While there are outside influences over which we have no control, Jasna has these suggestions to help parents slow-down
this aging child syndrome.
Stay in touch with your child’s world. You don’t have to embrace every change, but don’t try to stop every difference.
Read their magazines and books to learn the concerns of their age group. Watch television programs and movies with
them. Listen to their music and see if the lyrics coincide with your family values.
Take an active interest in and share their interests. Develop common interests.
Involve yourself in their world – even playing video games. On the flipside, introduce them to the things you like to do.

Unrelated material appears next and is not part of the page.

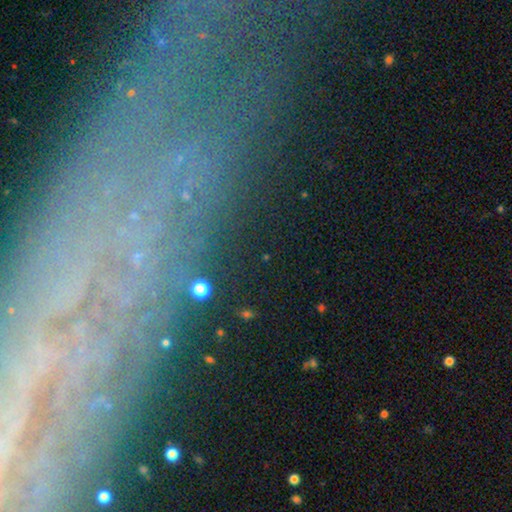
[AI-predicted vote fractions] smooth_or_featured: featured or disk (p=0.44) [alt: star or artifact p=0.38]
merging: none (p=0.77) [alt: minor disturbance p=0.12]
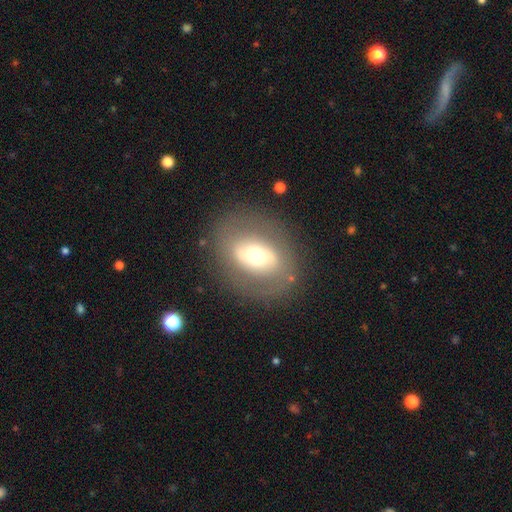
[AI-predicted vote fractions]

Talk to their teachers and guidance counsellors who are extensively exposed to
this age group. They may have more insight into the average behaviour of this
Make sure you know your children’s friends and, if possible, their parents. They
also provide another view and you can compare if your child is growing up too
fast. Peers have strong influence. If you find there are children in your daughter’s grade three class who are wearing make-up and sexy clothes, discourage
that kind of play and encourage relationships with the children with whom you
want her to cultivate friendships. At this stage, you can still have a strong influence.
Keep communication lines open. Slow down the pace and take time to talk and listen. Ask questions, like What do you
think of these guys dressing like this? Why do they dress that way? So what is happening that makes you believe you
are ready to accept this responsibility?
Find time to have easy-going, unstructured playtime with your kids. Bike to the park to just hang out on monkey bars or
swing on the swings. Read stories. Even take a walk around the block.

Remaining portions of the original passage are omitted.